The HIPAA Omnibus Rule, put into effect in 2013, updated regulations regarding business partners. This rule expands covered partners to include subcontractors, storage companies, and consultants, meaning that more partners will share the responsibility of staying in compliance.
Creating a business associate agreement (BAA) for each partner helps ensure that all parties are aware of what is HIPAA compliant. The contract explains the proper use and disclosure of personal health data. BAAs are important for all partners because each partner is subject to non-compliance penalties.
Allowing employees to access PHI from their personal mobile devices can present a big security threat. Unencrypted tablets or phones that have access to patient data can cause an organization to fall out of compliance when the device is lost or stolen.
Organizations are expected to implement strong encryption on any mobile device an employee uses to access PHI—even if it is their own personal device.
HIPAA vs PCI
Payment card industry (PCI) compliance is the security standard in place for organizations that handle credit card transactions. The standards are developed by the PCI Security Standards Council and protect all credit card data that is transmitted when transactions are processed.
Both HIPAA and PCI are in place to secure personal data and regulate entities that are responsible for client and patient information. Organizations that fall out of compliance with HIPAA or PCI can face hefty fines until they regain compliance.
When comparing HIPPA vs PCI, it is important to know that there are a few significant differences between the two. Whereas PCI deals exclusively with electronic data, HIPPA and health care data can be both electronic and physical.
So, HIPAA compliance is broader in scale and requires both cybersecurity and on-site security to protect files. PCI is more technical in nature and requires the scanning of transaction ports to assure security.
HIPAA Compliance for Small Businesses
HIPAA provides protection for personal data and guidelines for those handling the data. But, with its challenges and the threat of steep fines for falling out of compliance, the regulations could present concerns for small businesses operating on a small budget.
Once small business owners can answer the question “What is HIPAA compliance?” they need to start looking for ways to implement safeguards for the security of both PHI and ePHI.
- Physical safeguards include security personnel that limits access to the building, systems, and certain rooms that contain data. Another form of physical safeguards is developing a plan for system recovery in the event of a natural disaster such as fire or flooding.
- Technical safeguards include network security, data encryption, and technology to track who accesses data and transmits files.
- Administrative safeguards include organization-wide strategies to secure PHI, manage data access among employees, and set standards for doing business with outside parties.
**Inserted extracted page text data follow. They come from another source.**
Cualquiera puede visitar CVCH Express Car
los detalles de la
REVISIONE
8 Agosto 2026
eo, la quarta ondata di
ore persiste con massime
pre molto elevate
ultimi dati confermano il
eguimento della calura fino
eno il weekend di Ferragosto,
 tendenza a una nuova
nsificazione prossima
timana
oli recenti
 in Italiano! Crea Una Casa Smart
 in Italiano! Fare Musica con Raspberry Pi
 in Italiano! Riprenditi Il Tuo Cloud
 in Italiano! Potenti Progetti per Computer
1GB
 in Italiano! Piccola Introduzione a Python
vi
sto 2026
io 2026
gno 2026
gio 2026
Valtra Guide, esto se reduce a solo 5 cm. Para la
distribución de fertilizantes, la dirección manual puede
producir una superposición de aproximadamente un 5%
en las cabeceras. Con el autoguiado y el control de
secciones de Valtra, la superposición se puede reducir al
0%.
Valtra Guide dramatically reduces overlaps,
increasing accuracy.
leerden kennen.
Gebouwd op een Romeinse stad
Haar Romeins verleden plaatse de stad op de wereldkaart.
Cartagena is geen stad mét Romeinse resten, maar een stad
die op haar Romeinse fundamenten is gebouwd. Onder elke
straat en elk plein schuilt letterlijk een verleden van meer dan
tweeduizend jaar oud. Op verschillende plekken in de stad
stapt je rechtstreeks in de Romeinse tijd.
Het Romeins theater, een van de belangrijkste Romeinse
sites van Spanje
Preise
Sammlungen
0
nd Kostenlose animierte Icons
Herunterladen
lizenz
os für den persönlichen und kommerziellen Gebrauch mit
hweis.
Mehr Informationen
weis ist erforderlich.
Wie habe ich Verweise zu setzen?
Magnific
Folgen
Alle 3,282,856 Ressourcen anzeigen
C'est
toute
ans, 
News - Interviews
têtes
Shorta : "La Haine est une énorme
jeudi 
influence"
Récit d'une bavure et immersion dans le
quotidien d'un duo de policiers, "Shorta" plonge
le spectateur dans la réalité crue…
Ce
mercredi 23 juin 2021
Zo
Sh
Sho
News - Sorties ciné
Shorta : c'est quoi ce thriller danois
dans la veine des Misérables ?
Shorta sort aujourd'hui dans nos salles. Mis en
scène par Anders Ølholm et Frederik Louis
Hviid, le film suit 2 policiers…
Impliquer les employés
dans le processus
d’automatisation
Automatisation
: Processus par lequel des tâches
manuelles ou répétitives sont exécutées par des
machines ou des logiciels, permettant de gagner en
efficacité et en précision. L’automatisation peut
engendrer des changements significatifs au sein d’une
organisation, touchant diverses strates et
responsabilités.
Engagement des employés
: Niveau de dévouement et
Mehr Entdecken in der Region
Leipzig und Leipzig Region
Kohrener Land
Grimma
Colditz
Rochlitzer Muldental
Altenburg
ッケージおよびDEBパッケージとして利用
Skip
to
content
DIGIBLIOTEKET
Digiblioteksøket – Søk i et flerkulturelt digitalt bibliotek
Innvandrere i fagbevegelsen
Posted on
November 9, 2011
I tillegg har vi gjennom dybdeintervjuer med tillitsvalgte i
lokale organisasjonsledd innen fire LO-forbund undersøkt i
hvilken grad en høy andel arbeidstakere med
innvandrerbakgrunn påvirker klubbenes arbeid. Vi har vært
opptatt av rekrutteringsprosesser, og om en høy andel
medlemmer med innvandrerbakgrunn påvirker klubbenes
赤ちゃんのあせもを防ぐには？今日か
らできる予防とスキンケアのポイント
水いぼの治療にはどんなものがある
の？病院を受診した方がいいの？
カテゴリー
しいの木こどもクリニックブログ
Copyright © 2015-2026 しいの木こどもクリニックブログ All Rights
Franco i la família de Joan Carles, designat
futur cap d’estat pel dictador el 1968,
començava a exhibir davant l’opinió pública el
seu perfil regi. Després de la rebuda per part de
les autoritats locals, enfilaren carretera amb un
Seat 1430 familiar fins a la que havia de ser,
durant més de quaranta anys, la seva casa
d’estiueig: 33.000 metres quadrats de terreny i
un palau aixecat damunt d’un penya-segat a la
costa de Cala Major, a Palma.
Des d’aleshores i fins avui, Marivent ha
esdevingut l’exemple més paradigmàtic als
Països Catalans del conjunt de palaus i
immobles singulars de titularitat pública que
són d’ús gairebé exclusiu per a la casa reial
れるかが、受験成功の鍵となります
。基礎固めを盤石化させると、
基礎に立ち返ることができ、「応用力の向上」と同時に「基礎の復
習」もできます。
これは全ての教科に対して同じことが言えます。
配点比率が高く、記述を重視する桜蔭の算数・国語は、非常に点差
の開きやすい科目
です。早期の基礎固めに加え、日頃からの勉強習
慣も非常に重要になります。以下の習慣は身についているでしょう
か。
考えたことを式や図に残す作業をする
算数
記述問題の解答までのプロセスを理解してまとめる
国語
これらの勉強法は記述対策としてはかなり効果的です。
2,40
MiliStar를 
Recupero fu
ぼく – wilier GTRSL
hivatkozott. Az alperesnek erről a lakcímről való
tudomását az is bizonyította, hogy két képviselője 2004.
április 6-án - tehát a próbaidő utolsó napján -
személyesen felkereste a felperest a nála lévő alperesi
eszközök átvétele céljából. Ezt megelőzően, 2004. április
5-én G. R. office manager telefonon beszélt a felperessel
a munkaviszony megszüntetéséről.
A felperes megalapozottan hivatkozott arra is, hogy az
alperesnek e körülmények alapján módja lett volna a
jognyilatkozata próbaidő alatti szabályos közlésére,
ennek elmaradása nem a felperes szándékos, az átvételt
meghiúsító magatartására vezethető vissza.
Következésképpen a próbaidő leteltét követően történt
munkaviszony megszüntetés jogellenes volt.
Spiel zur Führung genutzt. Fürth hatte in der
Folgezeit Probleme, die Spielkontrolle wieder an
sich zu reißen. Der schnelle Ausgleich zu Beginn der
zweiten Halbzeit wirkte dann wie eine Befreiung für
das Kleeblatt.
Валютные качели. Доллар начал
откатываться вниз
Small businesses can mitigate risk to their ePHI by selecting an appropriate cloud service provider and a compliant web hosting company. Such companies can help maintain compliance by restricting access, providing malware protection, and more.
HIPAA compliance is more than simply a set of regulations that businesses must follow. It helps establish trust between health care providers and the patients whose data they store.
By staying in compliance, businesses set themselves up for success and give their patients peace of mind that both they and their sensitive information are being well taken care of.